Quanti sanno che domenica 29 maggio la popolazione altoatesina sarà chiamata ad esprimersi con un referendum per confermare o meno i contenuti di una norma provinciale? Certamente molto pochi, e questo ormai a sole tre settimane dal voto. Dato l’argomento della consultazione popolare stessa, la cosa non può che preoccupare.

Si tratta di approvare proprio la normativa sugli stessi referendum provinciali. Ricordiamo che l’articolo 47 dello Statuto di autonomia prevede che “le leggi provinciali … sono sottoposte a referendum provinciale … qualora entro tre mesi dalla loro pubblicazione ne faccia richiesta un cinquantesimo degli elettori o un quinto dei componenti del Consiglio provinciale”. La legge sottoposta a referendum non entra in vigore “se non è approvata dalla maggioranza dei voti validi”.
La norma sottoposta al voto nasce dall’approvazione, nel giugno 2020, di alcuni emendamenti alla legge “Democrazia diretta, partecipazione e formazione politica”. Il referendum confermativo è stato più volte rinviato a causa della pandemia.
Il sito della Provincia ne dà comunicazione. Tuttavia per capire l’oggetto del voto il cittadino viene rimandato alla lettura di un documento per la cui comprensione sarebbe necessaria l’assistenza di un giurista.
In sostanza – sembra un paradosso – viene indetto un referendum confermativo per confermare l’abolizione del referendum confermativo stesso (abrogazione del 4° comma dell’articolo 2 della legge 22/2018).
Un altro aspetto interessante riguarda i limiti sui contenuti dei referendum. Finora erano (giustamente) esclusi “gli argomenti e le norme che garantiscono i diritti dei gruppi linguistici, delle minoranze etniche e sociali”. Con la nuova normativa vengono escluse da questa forma di tutela le “minoranze etniche e sociali”.

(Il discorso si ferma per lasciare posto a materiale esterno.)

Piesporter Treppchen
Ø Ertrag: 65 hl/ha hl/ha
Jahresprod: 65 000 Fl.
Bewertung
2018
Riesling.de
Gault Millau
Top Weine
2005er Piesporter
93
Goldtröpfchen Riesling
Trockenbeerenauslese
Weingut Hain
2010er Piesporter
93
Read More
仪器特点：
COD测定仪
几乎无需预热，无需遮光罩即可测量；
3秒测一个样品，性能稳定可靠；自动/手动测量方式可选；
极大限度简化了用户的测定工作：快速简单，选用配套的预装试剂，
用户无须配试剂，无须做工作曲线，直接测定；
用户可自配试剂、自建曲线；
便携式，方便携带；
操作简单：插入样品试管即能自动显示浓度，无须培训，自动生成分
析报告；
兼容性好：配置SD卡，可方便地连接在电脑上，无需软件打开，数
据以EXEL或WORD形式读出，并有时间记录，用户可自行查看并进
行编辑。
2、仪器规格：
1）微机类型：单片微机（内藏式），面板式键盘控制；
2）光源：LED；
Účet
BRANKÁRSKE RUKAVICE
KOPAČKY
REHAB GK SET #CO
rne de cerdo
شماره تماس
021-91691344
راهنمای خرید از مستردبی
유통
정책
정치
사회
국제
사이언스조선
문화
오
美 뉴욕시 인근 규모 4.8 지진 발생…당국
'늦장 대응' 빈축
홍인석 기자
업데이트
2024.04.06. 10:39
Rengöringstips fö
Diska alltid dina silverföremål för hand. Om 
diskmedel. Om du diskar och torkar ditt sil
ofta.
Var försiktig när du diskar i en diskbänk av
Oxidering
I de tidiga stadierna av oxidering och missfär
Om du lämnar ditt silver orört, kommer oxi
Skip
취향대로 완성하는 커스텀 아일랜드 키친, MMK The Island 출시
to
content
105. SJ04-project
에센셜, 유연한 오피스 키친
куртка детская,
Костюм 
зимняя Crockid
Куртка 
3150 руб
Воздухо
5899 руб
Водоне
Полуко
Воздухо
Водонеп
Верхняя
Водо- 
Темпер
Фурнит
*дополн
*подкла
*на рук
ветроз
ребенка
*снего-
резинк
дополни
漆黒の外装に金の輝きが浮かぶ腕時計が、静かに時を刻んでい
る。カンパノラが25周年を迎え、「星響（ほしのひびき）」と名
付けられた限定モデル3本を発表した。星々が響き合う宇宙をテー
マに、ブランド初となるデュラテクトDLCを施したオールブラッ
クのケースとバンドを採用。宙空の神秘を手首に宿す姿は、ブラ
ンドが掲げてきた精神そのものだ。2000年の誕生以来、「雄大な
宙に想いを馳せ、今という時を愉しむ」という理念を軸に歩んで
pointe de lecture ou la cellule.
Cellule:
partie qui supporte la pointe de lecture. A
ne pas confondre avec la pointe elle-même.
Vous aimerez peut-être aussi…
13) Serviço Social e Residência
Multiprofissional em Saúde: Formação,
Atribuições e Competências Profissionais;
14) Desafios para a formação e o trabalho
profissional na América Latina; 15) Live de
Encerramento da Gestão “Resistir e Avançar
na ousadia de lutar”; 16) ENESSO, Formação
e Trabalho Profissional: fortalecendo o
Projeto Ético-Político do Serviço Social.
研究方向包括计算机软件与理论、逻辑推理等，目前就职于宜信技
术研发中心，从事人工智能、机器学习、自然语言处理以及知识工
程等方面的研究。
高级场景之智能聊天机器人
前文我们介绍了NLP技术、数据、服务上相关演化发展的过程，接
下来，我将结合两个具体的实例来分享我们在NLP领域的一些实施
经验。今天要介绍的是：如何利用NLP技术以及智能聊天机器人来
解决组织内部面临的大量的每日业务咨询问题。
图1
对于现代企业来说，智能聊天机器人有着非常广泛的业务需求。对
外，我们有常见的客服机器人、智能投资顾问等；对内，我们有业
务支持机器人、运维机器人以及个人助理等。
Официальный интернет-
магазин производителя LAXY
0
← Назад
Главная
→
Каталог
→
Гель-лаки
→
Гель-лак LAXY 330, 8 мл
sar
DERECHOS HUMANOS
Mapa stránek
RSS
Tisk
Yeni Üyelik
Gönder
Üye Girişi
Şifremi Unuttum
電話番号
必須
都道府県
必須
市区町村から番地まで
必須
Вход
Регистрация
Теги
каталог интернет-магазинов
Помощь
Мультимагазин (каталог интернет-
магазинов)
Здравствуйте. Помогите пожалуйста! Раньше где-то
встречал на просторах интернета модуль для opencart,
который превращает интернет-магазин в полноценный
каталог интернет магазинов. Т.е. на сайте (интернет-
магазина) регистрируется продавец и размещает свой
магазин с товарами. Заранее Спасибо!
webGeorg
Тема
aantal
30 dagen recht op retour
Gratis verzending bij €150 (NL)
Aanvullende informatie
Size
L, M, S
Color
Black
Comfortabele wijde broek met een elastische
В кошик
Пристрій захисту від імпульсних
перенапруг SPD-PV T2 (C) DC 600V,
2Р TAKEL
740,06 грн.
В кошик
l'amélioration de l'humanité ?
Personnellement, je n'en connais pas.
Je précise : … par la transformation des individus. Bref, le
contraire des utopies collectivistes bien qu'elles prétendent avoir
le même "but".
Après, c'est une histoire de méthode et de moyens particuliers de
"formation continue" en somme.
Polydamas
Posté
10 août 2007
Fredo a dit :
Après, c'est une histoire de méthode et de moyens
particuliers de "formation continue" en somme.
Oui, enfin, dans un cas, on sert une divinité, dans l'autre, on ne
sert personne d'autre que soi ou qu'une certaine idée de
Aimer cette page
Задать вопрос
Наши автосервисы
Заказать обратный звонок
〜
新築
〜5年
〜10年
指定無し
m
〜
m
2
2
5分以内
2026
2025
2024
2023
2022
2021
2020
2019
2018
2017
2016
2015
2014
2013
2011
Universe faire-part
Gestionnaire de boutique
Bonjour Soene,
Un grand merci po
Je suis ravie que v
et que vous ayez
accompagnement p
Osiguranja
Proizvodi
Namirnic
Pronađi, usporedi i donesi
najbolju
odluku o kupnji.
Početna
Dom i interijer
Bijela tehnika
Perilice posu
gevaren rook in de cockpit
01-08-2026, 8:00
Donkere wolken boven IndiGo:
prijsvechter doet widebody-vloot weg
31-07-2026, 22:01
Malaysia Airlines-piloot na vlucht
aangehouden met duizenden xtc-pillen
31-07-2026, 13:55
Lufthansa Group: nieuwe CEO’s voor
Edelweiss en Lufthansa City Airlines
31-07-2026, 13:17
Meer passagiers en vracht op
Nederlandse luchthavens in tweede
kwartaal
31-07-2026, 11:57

La democrazia diretta è un tema che richiede un alto senso del bene comune e una solida maturità civica. Altrimenti si degenera nel populismo. Compito delle istituzioni però non è quello di limitare la democrazia diretta, ma di crearne le premesse.
La base più importante su cui si fonda ogni tipo di democrazia è un’informazioni corretta e completa. Perché dunque cittadine e cittadini sono chiamati al voto e (quasi) nessuno ne sa qualcosa?